L’État-providence et le fordisme, composantes fondamentales de la domination culturelle de la gauche après la Seconde Guerre mondiale, avaient formé ce que l’auteur des Cahiers de prison [Gramsci] qualifiait de bloc historique. Ce système permettait des gains de productivité garantissant à la fois une redistribution croissante qui permettait la création d’emplois, et la prospérité des détenteurs de capitaux. Le consensus idéologique, économique et social était authentiquement social-démocrate.
Cette tendance de fond adoptée par la gauche de gouvernement s’illustre parfaitement dans la stratégie électorale concoctée par Terra Nova (think-tank du PS) dans son rapport Gauche : quelle majorité électorale pour 2012 ?. Ce rapport explique pourquoi, après mai 68, puis les gouvernements Mitterrand et Jospin, la gauche rompt définitivement avec son électorat ouvrier (lire mon article sur mai 68 pour les détails). Son nouvel électorat doit alors se constituer, pour la présidentielle de 2012 (et rien n’a changé depuis), autour des catégories suivantes :
Les diplômés. Les jeunes. Les minorités et les quartiers populaires. Les femmes.
La nouvelle coalition de la gauche n’a plus rien à voir avec la coalition historique : seuls les jeunes appartiennent aux deux. L’identité de la coalition historique était à trouver dans la logique de classe, la recomposition en cours se structure autour du rapport à l’avenir. La nouvelle gauche a le visage de la France de demain : plus jeune, plus féminin, plus divers, plus diplômé, mais aussi plus urbain et moins catholique.
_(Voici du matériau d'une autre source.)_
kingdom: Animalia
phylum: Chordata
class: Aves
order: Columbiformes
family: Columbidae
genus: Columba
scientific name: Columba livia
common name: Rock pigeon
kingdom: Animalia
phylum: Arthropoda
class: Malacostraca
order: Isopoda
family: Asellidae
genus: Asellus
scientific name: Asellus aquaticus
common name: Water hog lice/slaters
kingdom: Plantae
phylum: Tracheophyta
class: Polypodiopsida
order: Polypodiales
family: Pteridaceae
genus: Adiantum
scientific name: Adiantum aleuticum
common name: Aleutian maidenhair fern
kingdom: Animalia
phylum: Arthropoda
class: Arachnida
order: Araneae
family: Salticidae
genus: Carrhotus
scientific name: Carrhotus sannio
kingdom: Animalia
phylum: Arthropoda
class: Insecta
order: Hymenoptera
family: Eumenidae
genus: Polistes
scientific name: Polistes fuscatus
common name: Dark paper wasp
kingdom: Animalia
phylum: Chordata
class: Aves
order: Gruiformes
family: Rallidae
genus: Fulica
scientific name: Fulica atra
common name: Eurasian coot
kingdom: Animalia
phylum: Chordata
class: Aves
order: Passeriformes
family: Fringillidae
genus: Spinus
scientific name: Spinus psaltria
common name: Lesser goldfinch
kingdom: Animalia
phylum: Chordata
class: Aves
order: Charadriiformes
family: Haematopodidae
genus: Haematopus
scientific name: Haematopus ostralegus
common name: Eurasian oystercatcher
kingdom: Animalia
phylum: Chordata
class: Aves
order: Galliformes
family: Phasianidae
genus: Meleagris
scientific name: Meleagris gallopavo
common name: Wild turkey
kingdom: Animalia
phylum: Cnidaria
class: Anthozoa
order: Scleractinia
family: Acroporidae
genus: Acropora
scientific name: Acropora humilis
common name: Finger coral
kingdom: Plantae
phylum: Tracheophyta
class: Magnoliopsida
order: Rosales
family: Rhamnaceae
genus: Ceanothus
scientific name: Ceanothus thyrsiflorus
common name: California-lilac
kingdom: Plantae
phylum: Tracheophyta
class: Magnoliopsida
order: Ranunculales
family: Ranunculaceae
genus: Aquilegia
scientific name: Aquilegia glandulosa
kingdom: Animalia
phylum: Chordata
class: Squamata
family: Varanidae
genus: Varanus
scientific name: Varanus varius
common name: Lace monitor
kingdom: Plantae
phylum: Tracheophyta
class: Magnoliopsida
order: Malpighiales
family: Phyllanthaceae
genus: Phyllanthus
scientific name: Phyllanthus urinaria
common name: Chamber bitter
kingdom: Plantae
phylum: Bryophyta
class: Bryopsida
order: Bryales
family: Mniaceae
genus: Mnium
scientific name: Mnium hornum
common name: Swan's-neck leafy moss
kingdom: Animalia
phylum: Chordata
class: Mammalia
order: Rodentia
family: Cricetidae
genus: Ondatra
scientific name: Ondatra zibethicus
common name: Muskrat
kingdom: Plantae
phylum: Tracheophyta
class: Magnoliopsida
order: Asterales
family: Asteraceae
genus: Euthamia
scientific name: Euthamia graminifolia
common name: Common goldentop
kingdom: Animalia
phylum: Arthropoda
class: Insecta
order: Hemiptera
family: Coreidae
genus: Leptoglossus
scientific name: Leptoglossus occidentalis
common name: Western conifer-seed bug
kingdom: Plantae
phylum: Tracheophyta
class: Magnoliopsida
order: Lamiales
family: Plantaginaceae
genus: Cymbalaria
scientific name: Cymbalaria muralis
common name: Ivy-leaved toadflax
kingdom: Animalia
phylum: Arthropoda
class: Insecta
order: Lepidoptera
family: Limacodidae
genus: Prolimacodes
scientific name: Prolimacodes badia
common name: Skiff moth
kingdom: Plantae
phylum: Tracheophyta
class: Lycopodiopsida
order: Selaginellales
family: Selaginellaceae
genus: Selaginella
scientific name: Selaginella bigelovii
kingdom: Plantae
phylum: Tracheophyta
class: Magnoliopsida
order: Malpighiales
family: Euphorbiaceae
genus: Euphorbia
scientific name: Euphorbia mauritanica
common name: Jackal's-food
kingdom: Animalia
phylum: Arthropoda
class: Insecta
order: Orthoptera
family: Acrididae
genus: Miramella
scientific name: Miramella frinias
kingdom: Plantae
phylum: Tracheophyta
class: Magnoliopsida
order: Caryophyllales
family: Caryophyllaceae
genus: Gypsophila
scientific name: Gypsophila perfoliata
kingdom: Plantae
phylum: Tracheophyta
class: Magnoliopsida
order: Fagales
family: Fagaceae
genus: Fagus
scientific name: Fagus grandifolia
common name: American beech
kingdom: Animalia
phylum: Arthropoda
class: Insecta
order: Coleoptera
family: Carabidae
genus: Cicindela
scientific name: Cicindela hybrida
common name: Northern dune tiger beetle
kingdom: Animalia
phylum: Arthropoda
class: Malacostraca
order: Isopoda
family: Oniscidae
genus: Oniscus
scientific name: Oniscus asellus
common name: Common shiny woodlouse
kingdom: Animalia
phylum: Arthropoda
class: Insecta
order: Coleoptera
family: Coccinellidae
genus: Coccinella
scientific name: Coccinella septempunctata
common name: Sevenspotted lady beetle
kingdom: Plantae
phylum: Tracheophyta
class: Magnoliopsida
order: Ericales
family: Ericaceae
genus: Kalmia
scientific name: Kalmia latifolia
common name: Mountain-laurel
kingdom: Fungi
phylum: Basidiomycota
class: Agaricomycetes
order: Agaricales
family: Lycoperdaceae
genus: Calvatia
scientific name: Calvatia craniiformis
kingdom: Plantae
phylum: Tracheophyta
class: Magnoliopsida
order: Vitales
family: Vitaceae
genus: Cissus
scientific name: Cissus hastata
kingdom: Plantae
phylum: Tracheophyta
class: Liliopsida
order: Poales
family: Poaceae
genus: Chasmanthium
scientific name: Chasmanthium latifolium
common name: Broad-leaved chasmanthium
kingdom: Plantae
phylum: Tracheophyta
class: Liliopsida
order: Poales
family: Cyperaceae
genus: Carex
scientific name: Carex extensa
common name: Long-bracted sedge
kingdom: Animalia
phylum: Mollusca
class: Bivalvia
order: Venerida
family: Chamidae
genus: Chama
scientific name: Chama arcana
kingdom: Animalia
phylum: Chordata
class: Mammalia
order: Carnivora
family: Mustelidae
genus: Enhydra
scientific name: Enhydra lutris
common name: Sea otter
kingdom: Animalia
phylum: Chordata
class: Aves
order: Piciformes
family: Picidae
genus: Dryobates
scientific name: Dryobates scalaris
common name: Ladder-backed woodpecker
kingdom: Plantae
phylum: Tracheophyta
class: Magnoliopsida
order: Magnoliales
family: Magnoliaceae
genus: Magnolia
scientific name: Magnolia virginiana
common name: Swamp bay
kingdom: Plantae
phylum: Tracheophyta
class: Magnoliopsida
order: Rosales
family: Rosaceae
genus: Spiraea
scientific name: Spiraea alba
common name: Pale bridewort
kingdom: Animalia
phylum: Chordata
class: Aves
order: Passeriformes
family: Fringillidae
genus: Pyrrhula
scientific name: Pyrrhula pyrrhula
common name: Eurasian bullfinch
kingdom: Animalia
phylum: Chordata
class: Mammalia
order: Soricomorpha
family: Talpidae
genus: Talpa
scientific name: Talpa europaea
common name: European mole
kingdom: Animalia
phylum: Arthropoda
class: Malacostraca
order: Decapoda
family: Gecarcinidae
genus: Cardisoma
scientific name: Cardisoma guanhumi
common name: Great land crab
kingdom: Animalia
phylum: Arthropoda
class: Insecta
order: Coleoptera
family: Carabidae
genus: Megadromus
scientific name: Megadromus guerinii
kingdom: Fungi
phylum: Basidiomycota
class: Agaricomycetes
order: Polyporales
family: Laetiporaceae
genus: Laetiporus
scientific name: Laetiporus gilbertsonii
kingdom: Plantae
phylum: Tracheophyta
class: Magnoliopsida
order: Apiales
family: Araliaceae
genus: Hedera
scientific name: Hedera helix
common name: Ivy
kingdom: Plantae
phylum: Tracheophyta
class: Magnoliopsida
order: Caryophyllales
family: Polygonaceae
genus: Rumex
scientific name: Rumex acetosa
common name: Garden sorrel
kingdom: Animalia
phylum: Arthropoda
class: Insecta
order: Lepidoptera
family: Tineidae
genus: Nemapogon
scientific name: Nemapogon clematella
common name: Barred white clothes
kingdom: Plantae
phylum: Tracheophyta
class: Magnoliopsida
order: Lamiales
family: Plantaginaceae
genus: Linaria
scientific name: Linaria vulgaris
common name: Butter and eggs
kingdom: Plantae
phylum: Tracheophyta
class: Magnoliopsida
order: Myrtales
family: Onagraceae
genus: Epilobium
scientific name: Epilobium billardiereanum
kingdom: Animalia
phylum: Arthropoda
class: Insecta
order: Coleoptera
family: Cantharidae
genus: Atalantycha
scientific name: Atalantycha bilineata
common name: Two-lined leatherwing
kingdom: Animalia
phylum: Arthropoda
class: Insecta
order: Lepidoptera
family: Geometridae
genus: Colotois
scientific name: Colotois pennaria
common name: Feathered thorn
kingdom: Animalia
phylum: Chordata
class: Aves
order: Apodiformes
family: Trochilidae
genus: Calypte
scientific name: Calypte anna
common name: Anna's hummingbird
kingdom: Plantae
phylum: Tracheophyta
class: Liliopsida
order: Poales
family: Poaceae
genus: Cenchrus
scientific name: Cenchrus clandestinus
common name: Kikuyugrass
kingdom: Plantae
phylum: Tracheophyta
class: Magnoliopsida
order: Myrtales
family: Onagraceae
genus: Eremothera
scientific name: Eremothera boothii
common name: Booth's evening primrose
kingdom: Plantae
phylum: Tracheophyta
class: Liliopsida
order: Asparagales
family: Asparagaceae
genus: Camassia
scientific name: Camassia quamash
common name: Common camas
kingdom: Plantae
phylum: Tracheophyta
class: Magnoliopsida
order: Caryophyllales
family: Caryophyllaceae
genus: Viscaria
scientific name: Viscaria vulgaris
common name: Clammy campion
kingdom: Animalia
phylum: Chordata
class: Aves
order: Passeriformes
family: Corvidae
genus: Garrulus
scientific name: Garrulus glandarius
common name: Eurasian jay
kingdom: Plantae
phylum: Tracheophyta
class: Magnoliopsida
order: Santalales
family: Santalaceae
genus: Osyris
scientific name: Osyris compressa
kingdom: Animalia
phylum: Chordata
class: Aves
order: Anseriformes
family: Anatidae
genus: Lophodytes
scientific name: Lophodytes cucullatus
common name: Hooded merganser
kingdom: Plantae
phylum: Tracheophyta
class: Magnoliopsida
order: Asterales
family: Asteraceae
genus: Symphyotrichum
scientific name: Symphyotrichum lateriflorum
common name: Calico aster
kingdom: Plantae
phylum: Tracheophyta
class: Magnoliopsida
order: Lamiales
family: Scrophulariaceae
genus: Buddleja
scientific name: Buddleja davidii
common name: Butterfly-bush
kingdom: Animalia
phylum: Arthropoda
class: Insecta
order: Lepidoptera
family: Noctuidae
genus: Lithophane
« Le rapport à l’avenir » : c’est ce rapport à l’Histoire perçue comme un progrès par essence. Et comme cette gauche se revendique être le « camp du bien », alors l’avenir radieux est nécessairement de son côté. Le rapport enfonce le clou, pour qu’il n’y ait aucune ambiguïté :
Contrairement à l’électorat historique de la gauche, coalisé par les enjeux socioéconomiques, cette France de demain est avant tout unifiée par ses valeurs culturelles, progressistes : elle veut le changement, elle est tolérante, ouverte, solidaire, optimiste, offensive. C’est tout particulièrement vrai pour les diplômés, les jeunes, les minorités . Elle s’oppose à un électorat qui défend le présent et le passé contre le changement, qui considère que « la France est de moins en moins la France », « c’était mieux avant », un électorat inquiet de l’avenir, plus pessimiste, plus fermé, plus défensif.
A la lecture de ces lignes, on ne s’étonnera guère du succès du FN ! Car plutôt que d’essayer de mener une politique de rassemblement, didactique, qui tire les citoyens vers le haut en leur expliquant les enjeux auxquels nous sommes confrontés, les responsabilités à prendre et les défis globaux qu’il faudra relever, Terra Nova préconise d’ignorer cette masse de has-been dont il ne faut rien attendre pour demain. Bon courage ! Car toute cette génération d' »insiders-vieux-cons », de l’ouvrier au grand patron, tient les commandes, y compris au sein du PS ! La démographie n’étant pas encline à générer un renouveau générationnel (le rapport le mentionne) comme lors de mai 68 (choc démographique qui fit la puissance du mouvement de 68, précisément), on peut toujours rêver à des lendemains qui chantent, portés par cet électorat béni des dieux disposant de prédispositions miraculeuses à l’éthique naturelle (!) : les diplômés, les jeunes, les minorités et les quartiers populaires et les femmes. On peut rêver à une coalition vertueuse (le rapport souligne « la faiblesse » de cette coalition) de cet amalgame informe qui, par son omniscience bienfaitrice, résoudra l’ensemble des problèmes de la planète – mais on peut aussi arrêter de rêver et reprendre le chemin de la vraie politique.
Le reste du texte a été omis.